Start of EXERCISE TEXT

So your child has just popped their first tooth or they may have a full set of pearly whites in their mouth already. However, you may be asking if it is too early for your child’s first dental visit. The American Academy of Pediatric Dentistry (AAPD) has recommended that kids first dental visit be within the six months after that first tooth pops out or by their first birthday.
Why early childhood dental visits are important
Dental health for kids is as important as that of adults. Childhood dental visits will help to nip any gum, jaw or oral health issues in the bud or prevent them altogether. Beginning dental care at an early age will also help to reduce any future anxiety in your child during subsequent calls to the dentist. Be positive about the visit and prepare your little one beforehand. You could tell him that a dentist will help them get strong, white, healthy teeth. This will help alleviate any anxiety. Remember that you will play a huge role in ensuring that your kid’s first dental visit is positive.
What happens during the first visit?
A child’s first dental visit is usually short. It will also be pretty informal so as to encourage trust to be built between the dentist and the child. As a parent or guardian, you may be asked to hold your toddler as the dentist performs his examination. This will help them feel more relaxed in an unfamiliar environment. If asked to stay at the reception at any point during the visit, oblige, as it will create room for the pediatric dentist to gain the trust of your kid as they both get to know each other. Many pediatric dentist offices have toy boxes and other offerings that make kids relax and make the child’s first dental visit fun.
The dentist will have a look at the general teeth condition checking for cavities or growing tooth decay. The child’s bite and gum health will also be examined. If there’s need for application of a fluoride preparation it will be done, particularly if the teeth have stains.

End of EXERCISE TEXT

* **ACTIVITIES**:
**1.** Translate this sentence from the passage on children's first dental visits into Spanish: "A child’s first dental visit is usually short."
**2.** According to the passage on children's first dental visits, when does the AAPD recommend that a child's first dental visit take place?
The material after this sentence has no connection to the passage on children's first dental visits.

Start of DATASET ENTRIES

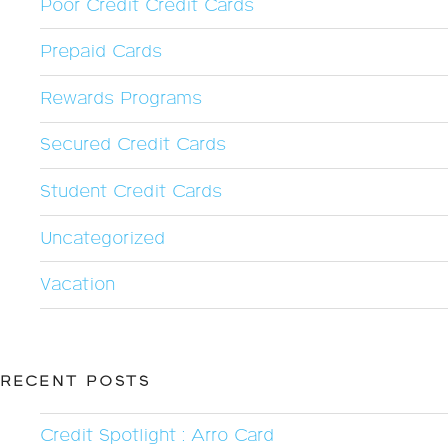
Poor Credit Credit Cards
Prepaid Cards
Rewards Programs
Secured Credit Cards
Student Credit Cards
Uncategorized
Vacation
RECENT POSTS
Credit Spotlight : Arro Card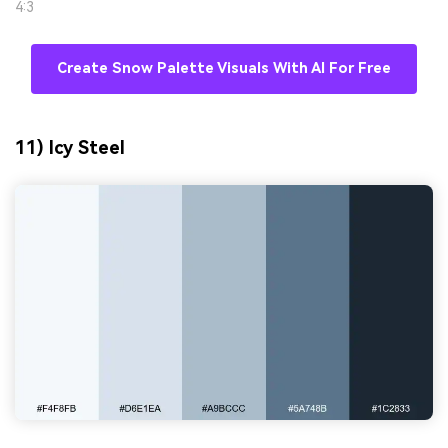
4:3
Create Snow Palette Visuals With AI For Free
11) Icy Steel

End of DATASET ENTRIES

* **ANSWERS TO THE PROBLEMS**:
**1.** La primera visita de un niño al dentista suele ser breve.

**2.** Within the six months after the first tooth comes in, or by the child's first birthday.